### PROBLEMS TO WORK ON
1/ In the article on 2023 digital trends, which machine learning methodology is named as key to success?
2/ Carry on the article on 2023 digital trends from its final sentence, in the same voice.

### PASSAGE FOR REVIEW
•••••

5 Key digital trends contributing to growth in 2023
Today, businesses industry-wide face significant challenges to ensure they thrive in the challenging work environment and unpredictable economic landscape. Digital technologies will continue to be critical to business operations, brand, talent and client acquisition, and revenue growth.
The year 2022 saw a focus on the skills businesses would require to succeed in a digital economy and manage the instability of the global economy and supply and demand constraints. To navigate the next phase of challenges, organisations should adopt the tools and strategy required to safeguard against ongoing uncertainty and instability.
I see multiple trends extending this pattern in 2023, and the following are those I see as having a heightened focus that will assist organisations in delivering value more quickly and effectively.
The five digital trends contributing to growth in 2023:
1. Adaptive & secured AI
As adoption of Applied Artificial Intelligence (AI) & Machine Learning (ML) powered services increases, businesses will focus on making these services mainstream. I foresee a stronger focus on operationalising AI services in-line with security and risk management practices in 2023. Organisations that invest heavily in AI practices are forecast to see changes in consumption patterns from end users due to economic slowdown. Building resilient ML methodologies like reinforcement learning will be key to success. AI practices coupled with strong security measures will be key in preventing harmful decisions. As data sets continue to grow, businesses will need to streamline and automate their data integrity and governance to prevent data leaks. Static code analysis and dynamic vulnerability assessments on data libraries should be devoted to an organisation's AI development lifecycle. Mirroring the secure software supply chain, which is now becoming mainstream.
2. Data mesh
Businesses can securely feed the data they need for their AI and machine learning models by switching to the Data Mesh approach. This offsets the Extract, Transform and Load (ETL) model and administrative-heavy processes of the past in driving insights from data. The change allows streaming data by enabling intelligence to meet the source of data generation. The data mesh approach changes the dynamics behind the customer experience and personalisation. This adoption speeds up the ability to deliver enhanced and targeted products and services at the precise time required. For intelligence to have a significant quantifiable impact on results, it must be integrated into digital experiences, process automation and partner experiences. Overall, data mesh activities will move farther into business and application development as a result of projects and initiatives centred on operational, real-time, and edge use cases.

•••••

### DATASET ENTRIES
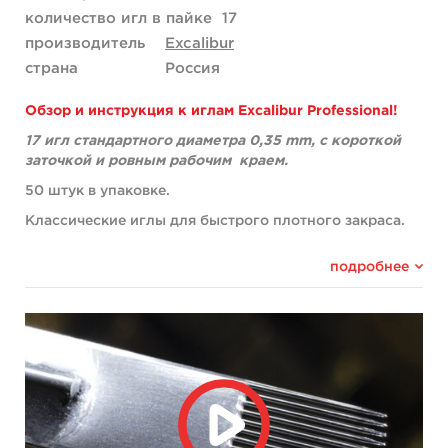
количество игл в пайке
17
производитель
Excalibur
страна
Россия
Обзор и инструкция к иглам Excalibur Professional!
17 игл стандартного диаметра 0,35 mm, с короткой
заточкой и ровным рабочим краем.
50 штук в упаковке.
Классические иглы для быстрого плотного закраса.
Придают сочность оттенкам насыщая максимально
плотно кожу пигментом. Идеальный инструмент
подробнее
для татуировщиков отдающих предпочтение
традиционному японскому стилю и классической
американской татуировке. Позволяют легко делать
традиционные хлесткие тени используя пигментные
чернила любого цвета. Иглами легко и
удобно работать на больших площадях особенно
когда нужно покрасить плотно в край контура.
Прекрасно подходят для трайблов с широкими
линиями. Так же это незаменимые иглы для белых и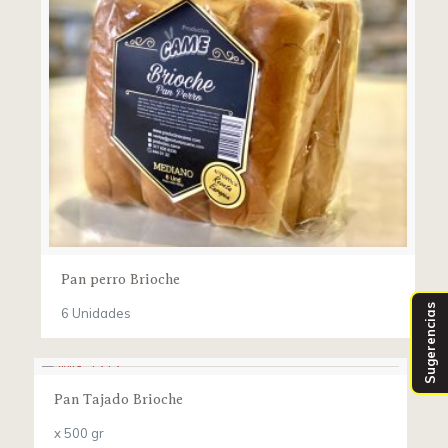
Pan perro Brioche
Sugerencias
6 Unidades
Pan Tajado Brioche
x 500 gr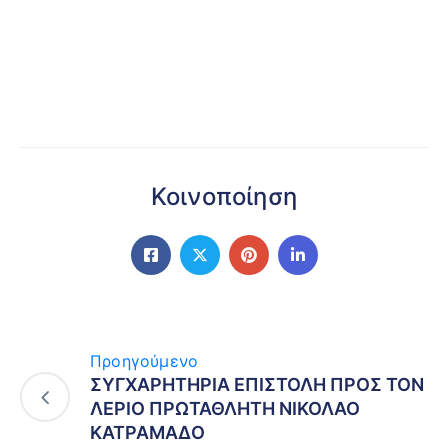
Κοινοποίηση
Προηγούμενο
ΣΥΓΧΑΡΗΤΗΡΙΑ ΕΠΙΣΤΟΛΗ ΠΡΟΣ ΤΟΝ
ΛΕΡΙΟ ΠΡΩΤΑΘΛΗΤΗ ΝΙΚΟΛΑΟ
ΚΑΤΡΑΜΑΔΟ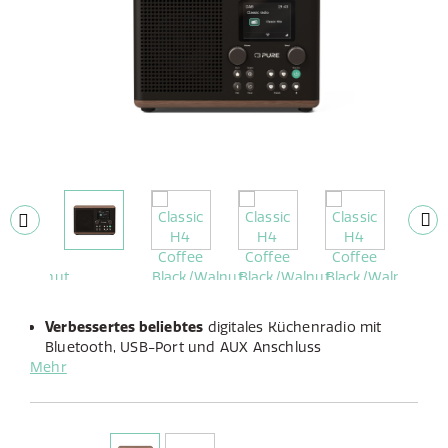
Verbessertes beliebtes
digitales Küchenradio mit
Bluetooth, USB-Port und AUX Anschluss
Mehr
Speziell abgestimmter
, je Musikquelle optimierter
Sound
Inkl. Küchentimer
, Weckfunktion und dimmbaren
Farbdisplay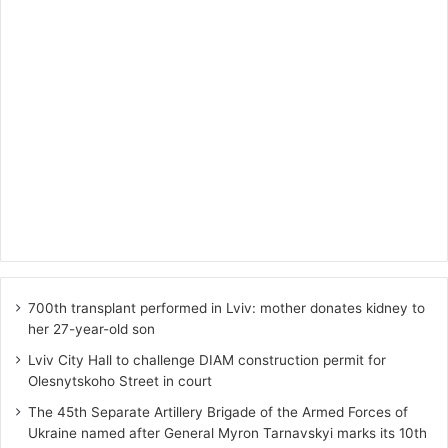
700th transplant performed in Lviv: mother donates kidney to
her 27-year-old son
Lviv City Hall to challenge DIAM construction permit for
Olesnytskoho Street in court
The 45th Separate Artillery Brigade of the Armed Forces of
Ukraine named after General Myron Tarnavskyi marks its 10th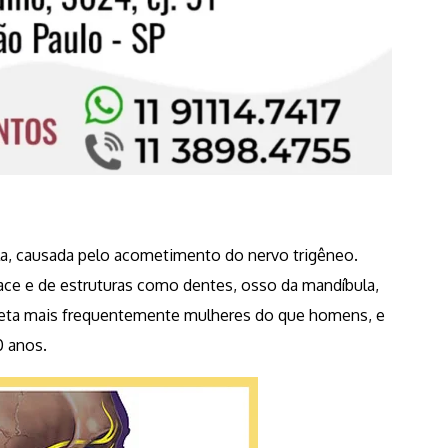
ula, causada pelo acometimento do nervo trigêneo.
face e de estruturas como dentes, osso da mandíbula,
afeta mais frequentemente mulheres do que homens, e
 anos.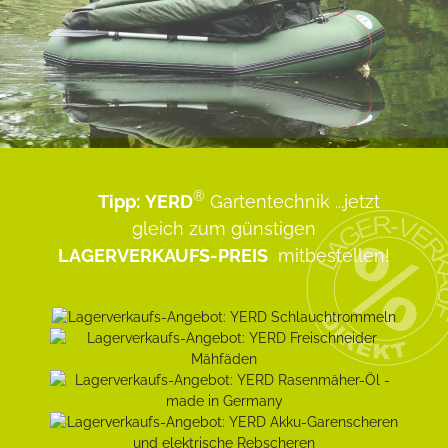
®
Tipp:
YERD
Gartentechnik
...jetzt
gleich zum günstigen
LAGERVERKAUFS-PREIS
mitbestellen!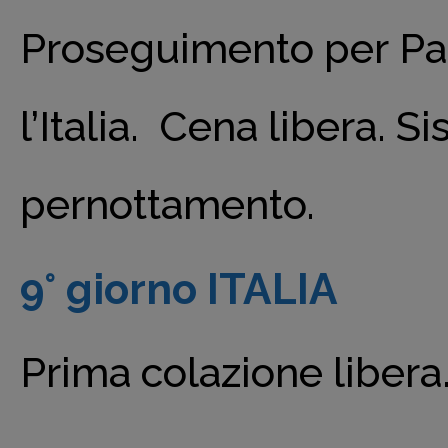
Proseguimento per Pat
l’Italia. Cena libera. 
pernottamento.
9° giorno ITALIA
Prima colazione libera. 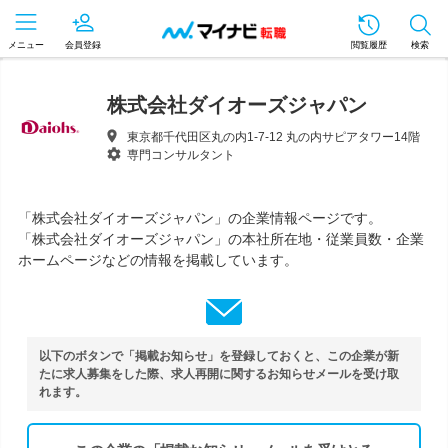
メニュー
会員登録
閲覧履歴
検索
株式会社ダイオーズジャパン
東京都千代田区丸の内1-7-12 丸の内サピアタワー14階
専門コンサルタント
「株式会社ダイオーズジャパン」の企業情報ページです。
「株式会社ダイオーズジャパン」の本社所在地・従業員数・企業
ホームページなどの情報を掲載しています。
以下のボタンで「掲載お知らせ」を登録しておくと、この企業が新
たに求人募集をした際、求人再開に関するお知らせメールを受け取
れます。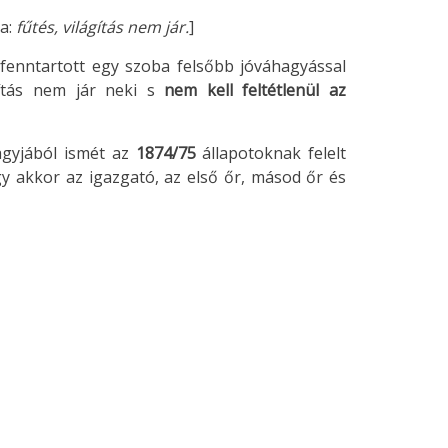
va:
fűtés, világítás nem jár.
]
 fenntartott egy szoba felsőbb jóváhagyással
ágítás nem jár neki s
nem kell feltétlenül az
agyjából ismét az
1874/75
állapotoknak felelt
 akkor az igazgató, az első őr, másod őr és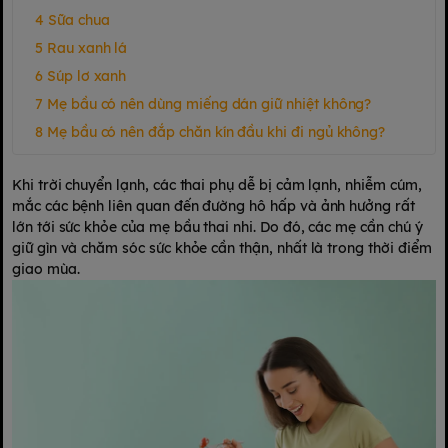
Sữa chua
Rau xanh lá
Súp lơ xanh
Mẹ bầu có nên dùng miếng dán giữ nhiệt không?
Mẹ bầu có nên đắp chăn kín đầu khi đi ngủ không?
Khi trời chuyển lạnh, các thai phụ dễ bị cảm lạnh, nhiễm cúm,
mắc các bệnh liên quan đến đường hô hấp và ảnh hưởng rất
lớn tới sức khỏe của mẹ bầu thai nhi. Do đó, các mẹ cần chú ý
giữ gìn và chăm sóc sức khỏe cần thận, nhất là trong thời điểm
giao mùa.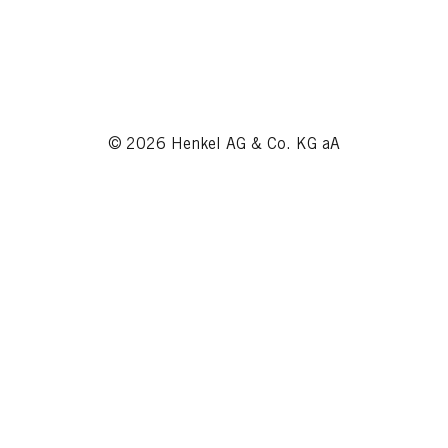
© 2026 Henkel AG & Co. KG aA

•••••

### RESPONSES PER TASK
1/ Reinforcement learning.

2/
3. Sustainability in tech
Organisations are working with service providers to tighten their FinOps strategy in response to the rapid growth of cloud computing. Forecasts show that cloud spending will reach $600 billion in 2023. Digital technology powered by AI and cloud analytics enables businesses to achieve workload efficiency and sustainability. Adopting hybrid ways of working encourages businesses to reduce their carbon footprint, create eco-friendly supply chains and contribute to ethical procurement and utilisation of technology.
4. Rise of the Industrial cloud
Many business leaders find it difficult to explain the measurable value of their technology investments. These metrics must create a clear "line of sight" between technology and business outcomes.
Success is often measured and reported in unappealing terms to executive stakeholders. CIO's objectives have altered as a result of supply chain bottlenecks, socioeconomic uncertainty, post-pandemic recovery, and manufacturing. Manufacturers may view this as bad news in 2023. Alternatively, this trend provides a chance for businesses to develop brand-new revenue streams. The investment in new digital tools, new business models and revenue sources developed during the next 10 years are anticipated to be advantageous for manufacturing enterprises. Increased supply chain transparency and the pool of fresh data accessible may aid in the transition to new industries. These new technologies use the analyst's large information resources to provide top-line insight across the manufacturing, B2B, and services sectors.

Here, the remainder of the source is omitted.